▶ Document passage:
===============

On the front of an first person view (FPV) quadcopter you will find a small camera. This camera broadcasts real-time footage through a video transmitter and antenna. The video is fed to the pilot using video goggles or a screen. This feed is used to pilot the craft, and it literally feels like you are sitting in the cockpit.
FPV camera technology originated using analog surveillance (CCTV) camera technology. You will find similar technology at the core of today's hardware. Manufacturers have simply repackaged it for ease of use. Modern FPV cameras are purpose built for common applications like front mounting on a quadcopter frame.
This article focuses on the widely used analog technology. There is currently only one player in the digital HD FPV video space. Amimon who makes the Connex HD system. Because that product is an all-in-one solution, we aren't going to mention it in this article.
In this article we dive into the concepts and applications of these small cameras. For further reading, see the master article: Components & Anatomy of an FPV Quadcopter
Before diving into the nitty gritty hardware details, we need to clear up a common newbie misconception. In most cases, the brilliant HD videos you see online are NOT the same video feed the pilot sees while flying. High definition video filmed from an FPV quadcopter is done so using an additional flight recorder camera mounted on the frame.
A great example can be seen using one of the most breathtaking pieces of FPV flight video ever filmed. Big shout out to Gab707 - find his YouTube channel here. Gab was nice enough to provide both the final cinematic cut as well as the raw footage from his goggles.
You will find two types of image sensors on FPV cameras: CMOS (complementary metal oxide semiconductor) and CCD (charge coupled device). The job of these sensors is to convert light into electric charge and output it as electronic signals. The different ways these sensors digitally capture images has an effect on the image quality. Lets dive into the specifics of each system as they relate to first person video flying.
This image sensor uses a rolling shutter which captures an image from top to bottom. This continuous capture motion is prone to a 'jello' effect. These sensors are lower cost, lighter weight, and consume less power. That makes them a great match for micro FPV systems.
This image sensor uses a global shutter which captures the entire images in a single moment. This provides a better image quality through vibrations and quick movement. This capture method also performs better in high and low light conditions. This can be important for flying at sunset, sunrise, or at night. The slightly heavier design and focus on image quality makes these sensors desirable in mini and above FPV systems.

===============

▶ Given instruction A: Using the FPV camera text, list the times of day the passage names as occasions when the global-shutter sensor's light performance can matter.
The FPV camera text and the entries that follow it are unrelated material.

▶ The data:
===============

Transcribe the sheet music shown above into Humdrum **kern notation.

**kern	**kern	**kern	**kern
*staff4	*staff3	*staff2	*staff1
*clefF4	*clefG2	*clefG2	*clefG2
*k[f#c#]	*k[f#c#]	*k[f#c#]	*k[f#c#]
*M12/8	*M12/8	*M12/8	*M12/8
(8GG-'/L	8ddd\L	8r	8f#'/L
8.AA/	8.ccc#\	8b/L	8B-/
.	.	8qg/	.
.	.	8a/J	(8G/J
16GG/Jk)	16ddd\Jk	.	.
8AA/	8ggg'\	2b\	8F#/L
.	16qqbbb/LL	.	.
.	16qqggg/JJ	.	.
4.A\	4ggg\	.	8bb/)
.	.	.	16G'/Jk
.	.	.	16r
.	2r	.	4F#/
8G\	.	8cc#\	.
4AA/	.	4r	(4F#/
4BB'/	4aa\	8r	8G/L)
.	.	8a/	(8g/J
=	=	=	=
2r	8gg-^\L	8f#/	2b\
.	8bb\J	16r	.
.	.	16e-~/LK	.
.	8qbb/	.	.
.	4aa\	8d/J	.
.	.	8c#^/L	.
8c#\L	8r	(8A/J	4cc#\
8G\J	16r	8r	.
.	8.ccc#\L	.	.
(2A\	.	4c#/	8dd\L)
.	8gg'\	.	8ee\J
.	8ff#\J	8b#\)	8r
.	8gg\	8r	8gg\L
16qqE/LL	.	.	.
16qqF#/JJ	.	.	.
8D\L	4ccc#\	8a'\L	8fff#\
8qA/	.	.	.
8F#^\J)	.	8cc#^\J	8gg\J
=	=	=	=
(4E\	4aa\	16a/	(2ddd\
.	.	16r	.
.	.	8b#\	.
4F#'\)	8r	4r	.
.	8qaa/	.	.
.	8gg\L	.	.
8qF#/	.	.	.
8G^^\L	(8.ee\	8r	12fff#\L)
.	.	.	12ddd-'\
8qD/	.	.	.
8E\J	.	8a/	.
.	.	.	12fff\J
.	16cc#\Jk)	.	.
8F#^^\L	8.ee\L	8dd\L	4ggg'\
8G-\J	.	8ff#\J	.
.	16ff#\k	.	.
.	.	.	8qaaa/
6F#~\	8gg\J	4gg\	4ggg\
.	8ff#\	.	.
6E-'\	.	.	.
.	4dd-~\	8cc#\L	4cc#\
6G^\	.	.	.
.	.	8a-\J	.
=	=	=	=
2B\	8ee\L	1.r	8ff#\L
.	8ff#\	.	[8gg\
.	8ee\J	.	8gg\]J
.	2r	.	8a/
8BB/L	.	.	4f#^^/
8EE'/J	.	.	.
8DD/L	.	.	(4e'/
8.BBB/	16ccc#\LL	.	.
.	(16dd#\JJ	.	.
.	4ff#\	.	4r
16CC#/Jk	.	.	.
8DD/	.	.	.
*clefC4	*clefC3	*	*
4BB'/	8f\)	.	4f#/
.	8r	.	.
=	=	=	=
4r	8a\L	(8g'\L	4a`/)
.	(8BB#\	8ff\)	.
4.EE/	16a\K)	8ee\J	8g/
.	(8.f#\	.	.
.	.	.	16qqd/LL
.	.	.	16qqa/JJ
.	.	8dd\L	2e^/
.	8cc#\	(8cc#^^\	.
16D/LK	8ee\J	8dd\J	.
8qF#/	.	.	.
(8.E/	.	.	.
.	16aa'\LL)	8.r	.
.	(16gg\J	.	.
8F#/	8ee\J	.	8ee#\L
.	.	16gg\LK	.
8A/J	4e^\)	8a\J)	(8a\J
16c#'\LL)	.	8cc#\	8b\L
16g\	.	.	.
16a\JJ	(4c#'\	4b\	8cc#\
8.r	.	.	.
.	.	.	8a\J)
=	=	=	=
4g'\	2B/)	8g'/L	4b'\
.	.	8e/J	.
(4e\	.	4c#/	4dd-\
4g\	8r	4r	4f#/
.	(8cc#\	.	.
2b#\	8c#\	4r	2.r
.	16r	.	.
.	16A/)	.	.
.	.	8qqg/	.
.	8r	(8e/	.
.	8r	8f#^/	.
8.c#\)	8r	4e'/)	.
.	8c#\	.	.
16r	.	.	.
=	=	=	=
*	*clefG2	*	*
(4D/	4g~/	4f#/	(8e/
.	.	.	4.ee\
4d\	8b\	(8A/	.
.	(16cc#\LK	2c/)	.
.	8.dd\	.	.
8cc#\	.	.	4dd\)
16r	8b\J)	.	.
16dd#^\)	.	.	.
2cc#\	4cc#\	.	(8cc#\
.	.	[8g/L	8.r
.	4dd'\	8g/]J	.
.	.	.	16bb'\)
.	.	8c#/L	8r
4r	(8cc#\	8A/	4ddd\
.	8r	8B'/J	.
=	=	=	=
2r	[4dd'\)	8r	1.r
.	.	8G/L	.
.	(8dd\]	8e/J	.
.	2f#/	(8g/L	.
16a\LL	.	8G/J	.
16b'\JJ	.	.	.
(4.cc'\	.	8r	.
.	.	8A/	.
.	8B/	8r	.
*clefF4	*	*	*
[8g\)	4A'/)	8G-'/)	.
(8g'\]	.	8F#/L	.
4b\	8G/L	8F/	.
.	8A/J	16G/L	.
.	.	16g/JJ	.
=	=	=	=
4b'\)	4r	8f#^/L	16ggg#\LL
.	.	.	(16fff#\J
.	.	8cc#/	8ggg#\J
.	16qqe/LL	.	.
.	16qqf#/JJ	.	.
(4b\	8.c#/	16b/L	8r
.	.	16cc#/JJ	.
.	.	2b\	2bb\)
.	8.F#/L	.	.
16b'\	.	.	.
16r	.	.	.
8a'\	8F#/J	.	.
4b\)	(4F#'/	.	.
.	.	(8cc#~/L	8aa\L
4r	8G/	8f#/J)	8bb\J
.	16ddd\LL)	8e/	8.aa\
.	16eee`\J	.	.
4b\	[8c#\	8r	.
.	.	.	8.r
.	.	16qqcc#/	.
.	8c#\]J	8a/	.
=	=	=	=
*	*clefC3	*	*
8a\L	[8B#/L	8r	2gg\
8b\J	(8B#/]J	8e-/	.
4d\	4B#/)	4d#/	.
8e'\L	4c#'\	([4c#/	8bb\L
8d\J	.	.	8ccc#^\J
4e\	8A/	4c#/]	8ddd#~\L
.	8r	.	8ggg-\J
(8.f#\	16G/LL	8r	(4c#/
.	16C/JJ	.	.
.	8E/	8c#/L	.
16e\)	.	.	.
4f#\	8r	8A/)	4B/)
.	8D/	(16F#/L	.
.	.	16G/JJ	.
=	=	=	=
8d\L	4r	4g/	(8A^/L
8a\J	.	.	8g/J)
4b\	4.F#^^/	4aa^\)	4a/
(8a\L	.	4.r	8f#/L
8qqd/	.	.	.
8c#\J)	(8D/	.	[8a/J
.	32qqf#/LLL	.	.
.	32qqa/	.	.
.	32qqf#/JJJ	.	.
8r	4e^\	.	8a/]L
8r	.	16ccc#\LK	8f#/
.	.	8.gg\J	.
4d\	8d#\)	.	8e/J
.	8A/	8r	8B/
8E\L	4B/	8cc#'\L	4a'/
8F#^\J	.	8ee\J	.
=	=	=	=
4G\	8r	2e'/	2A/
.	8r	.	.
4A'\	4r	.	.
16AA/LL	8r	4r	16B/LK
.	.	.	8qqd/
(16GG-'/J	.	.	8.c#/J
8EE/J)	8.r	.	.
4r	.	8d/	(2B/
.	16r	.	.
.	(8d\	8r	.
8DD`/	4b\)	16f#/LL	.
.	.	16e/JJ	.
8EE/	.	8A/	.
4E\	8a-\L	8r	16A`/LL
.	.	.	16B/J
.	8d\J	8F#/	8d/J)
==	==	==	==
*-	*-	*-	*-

===============

▶ Given instruction B: Report how many lines of the entries contain the string "kern", counting case. Give only the number.

▶ Worked answer A: Sunset, sunrise, night

▶ Worked answer B: 2